Arco, la coop Codess di Villa San Pietro condannata per mobbing ai danni di una lavoratrice
La donna sarebbe stata sottoposta a dequalificazione e a condotte umilianti
ARCO. “E’ di pochi giorni fa un’importantissima sentenza, la n. 78/2022 del 18 ottobre 2022, emessa dal Giudice del lavoro del Tribunale di Rovereto, in favore di una lavoratrice con mansioni di impiegata presso la Codess Sociale Società Cooperativa Sociale Onlus che gestisce la struttura sanitaria di Villa San Pietro ad Arco”. Lo scrive in una nota Fulvio Flammini, del Sindacato di Base Multicategoriale – Trento.
La cooperativa di Padova è stata condannata per “dequalificazione professionale” e per “mobbing”, e sarà obbligata a risarcire la propria lavoratrice, difesa dagli avvocati Nadia Concer (che collabora con il Sindacato di Base Multicategoriale) e Silvia Widmann, entrambe del foro di Trento.
Il giudice della città della quercia, competente per territorio ed adito dalla lavoratrice (iscritta a SBM), dopo l’istruttoria testimoniale, ha ritenuto che “Devono, in definitiva, ritenersi pienamente dimostrate tanto la dequalificazione della ricorrente, quanto la sottoposizione della stessa a condotte mobbizzanti”.
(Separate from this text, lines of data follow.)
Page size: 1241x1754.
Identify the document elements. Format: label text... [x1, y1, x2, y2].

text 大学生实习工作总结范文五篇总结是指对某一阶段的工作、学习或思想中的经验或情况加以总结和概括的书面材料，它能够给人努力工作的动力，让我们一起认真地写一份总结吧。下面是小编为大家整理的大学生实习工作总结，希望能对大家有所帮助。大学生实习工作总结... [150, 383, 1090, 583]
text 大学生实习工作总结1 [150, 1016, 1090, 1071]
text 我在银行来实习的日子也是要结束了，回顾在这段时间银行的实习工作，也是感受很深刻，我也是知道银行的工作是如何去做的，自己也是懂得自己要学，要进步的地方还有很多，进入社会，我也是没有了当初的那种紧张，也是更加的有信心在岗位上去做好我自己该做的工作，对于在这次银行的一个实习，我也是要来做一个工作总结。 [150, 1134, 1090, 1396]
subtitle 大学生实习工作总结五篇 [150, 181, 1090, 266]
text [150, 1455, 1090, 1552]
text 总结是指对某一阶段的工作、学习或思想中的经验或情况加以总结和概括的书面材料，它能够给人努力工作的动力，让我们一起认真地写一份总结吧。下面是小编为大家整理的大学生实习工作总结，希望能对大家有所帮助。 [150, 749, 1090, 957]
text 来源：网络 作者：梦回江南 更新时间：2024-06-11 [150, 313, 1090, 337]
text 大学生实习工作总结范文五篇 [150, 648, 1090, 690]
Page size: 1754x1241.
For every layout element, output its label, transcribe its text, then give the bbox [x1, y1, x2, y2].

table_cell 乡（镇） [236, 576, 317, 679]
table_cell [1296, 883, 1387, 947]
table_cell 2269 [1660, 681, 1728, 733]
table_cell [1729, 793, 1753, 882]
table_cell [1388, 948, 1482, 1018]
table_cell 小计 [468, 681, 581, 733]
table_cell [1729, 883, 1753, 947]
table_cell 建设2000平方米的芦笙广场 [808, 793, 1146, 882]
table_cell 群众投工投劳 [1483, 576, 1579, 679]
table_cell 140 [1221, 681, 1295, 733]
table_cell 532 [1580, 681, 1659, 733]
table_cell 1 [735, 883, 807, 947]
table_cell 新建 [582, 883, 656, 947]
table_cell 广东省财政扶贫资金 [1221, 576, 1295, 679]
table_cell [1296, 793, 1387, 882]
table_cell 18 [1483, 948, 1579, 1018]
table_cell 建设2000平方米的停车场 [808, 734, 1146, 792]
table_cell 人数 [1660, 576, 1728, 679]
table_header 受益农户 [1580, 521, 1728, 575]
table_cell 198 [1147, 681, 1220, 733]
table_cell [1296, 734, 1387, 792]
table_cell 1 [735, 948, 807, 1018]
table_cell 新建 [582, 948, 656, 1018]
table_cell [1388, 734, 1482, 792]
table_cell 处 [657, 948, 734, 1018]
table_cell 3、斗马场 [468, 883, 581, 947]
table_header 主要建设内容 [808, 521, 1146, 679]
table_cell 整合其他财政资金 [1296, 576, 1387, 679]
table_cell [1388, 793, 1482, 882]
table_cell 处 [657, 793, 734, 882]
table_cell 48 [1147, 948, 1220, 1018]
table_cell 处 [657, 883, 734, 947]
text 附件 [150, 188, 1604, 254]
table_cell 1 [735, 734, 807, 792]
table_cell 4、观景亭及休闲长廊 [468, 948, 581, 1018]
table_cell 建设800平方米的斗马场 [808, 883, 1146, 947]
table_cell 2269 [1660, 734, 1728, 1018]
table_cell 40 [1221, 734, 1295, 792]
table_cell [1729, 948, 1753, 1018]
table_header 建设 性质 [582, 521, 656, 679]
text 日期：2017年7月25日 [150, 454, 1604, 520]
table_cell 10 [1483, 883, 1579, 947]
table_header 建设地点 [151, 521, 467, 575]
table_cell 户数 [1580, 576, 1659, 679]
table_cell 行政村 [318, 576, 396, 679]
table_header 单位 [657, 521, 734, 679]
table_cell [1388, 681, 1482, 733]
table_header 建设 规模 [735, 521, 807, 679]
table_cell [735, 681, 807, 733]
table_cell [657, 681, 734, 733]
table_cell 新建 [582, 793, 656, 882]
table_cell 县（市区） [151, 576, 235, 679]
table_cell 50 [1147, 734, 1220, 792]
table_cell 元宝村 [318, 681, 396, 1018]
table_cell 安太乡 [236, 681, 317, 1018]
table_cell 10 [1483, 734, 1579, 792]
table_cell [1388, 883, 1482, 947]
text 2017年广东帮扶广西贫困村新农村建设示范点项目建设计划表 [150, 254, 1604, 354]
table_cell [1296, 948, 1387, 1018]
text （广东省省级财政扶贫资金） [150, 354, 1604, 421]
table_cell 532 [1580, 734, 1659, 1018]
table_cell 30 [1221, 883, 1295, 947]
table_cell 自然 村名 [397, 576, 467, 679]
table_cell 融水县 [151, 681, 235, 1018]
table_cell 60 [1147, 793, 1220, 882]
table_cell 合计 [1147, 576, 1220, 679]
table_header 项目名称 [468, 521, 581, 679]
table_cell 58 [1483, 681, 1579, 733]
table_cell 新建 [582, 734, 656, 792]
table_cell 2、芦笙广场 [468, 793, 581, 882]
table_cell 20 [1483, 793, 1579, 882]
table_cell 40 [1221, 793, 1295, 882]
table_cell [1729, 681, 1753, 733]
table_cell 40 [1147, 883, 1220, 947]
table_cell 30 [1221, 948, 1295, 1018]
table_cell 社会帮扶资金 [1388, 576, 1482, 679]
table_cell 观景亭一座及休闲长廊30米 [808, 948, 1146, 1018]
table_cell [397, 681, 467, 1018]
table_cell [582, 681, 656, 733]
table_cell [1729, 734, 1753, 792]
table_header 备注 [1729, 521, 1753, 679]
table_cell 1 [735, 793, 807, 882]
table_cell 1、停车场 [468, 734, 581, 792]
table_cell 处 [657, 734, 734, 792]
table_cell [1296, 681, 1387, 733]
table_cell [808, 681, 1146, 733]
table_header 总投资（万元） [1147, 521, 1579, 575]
Continua Flammini: “La lavoratrice, a decorrere dal 1° giugno 2019 aveva subito una modifica di mansioni concretizzatasi in un vero e proprio demansionamento costituito da un progressivo e pianificato svuotamento delle mansioni alla medesima affidate per contratto, poi culminato “nella sottrazione di tutti gli incarichi di responsabilità e coordinamento”. Contestualmente, la cooperativa CODESS aveva sottoposto la sua dipendente “a plurime condotte umilianti che le avevano causato rilevanti conseguenze anche sul piano personale”, al punto che la stessa si era dimessa dall’azienda in data 27 settembre 2020”.
La direzione aziendale si è difesa negando qualsiasi condotta mobbizzante e sostenendo che il presunto “demansionamento” altro non era che l’applicazione di una precisa richiesta dell’Azienda Provinciale per il Servizi Sanitari della P.A.T. che aveva obbligato la cooperativa a togliere o incarico di coordinamento e responsabilità alla lavoratrice ricorrente.
L’istruttoria condotta dal giudice dottor Michele CUCCARO ha dimostrato il contrario. I testi escussi durante il processo hanno smentito tutte le argomentazioni difensive della controparte convincendo il magistrato a dare credito e ragione alla lavoratrice.
“La condanna è stata durissima – conclude Flammini -, attese le somme risarcitorie riconosciute alla dipendente mobbizzata e demansionata nonché alle spese legali.
Ma ancor più importante è il valore giuridico e sindacale della sentenza che, fra le poche esistenti nella nostra Provincia, finalmente riconosce che il demansionamento e la dequalificazione di un lavoratore dipendente, sostenuta da condotte “umilianti” , costituisce a tutti gli effetti MOBBING e trova ristoro nelle decisioni della magistratura che ha riconosciuto il danno biologico, morale ed esistenziale in comportamenti quali quelli a cui è stata sottoposta la lavoratrice.
Un grazie va espresso anche in favore dell’avv. Nadia CONCER, che ha svolto un enorme lavoro di cernita della documentazione fornitale dalla dipendente e dal Sindacato, ed alla medesima lavoratrice per il coraggio dimostrato nell’intera vicenda”.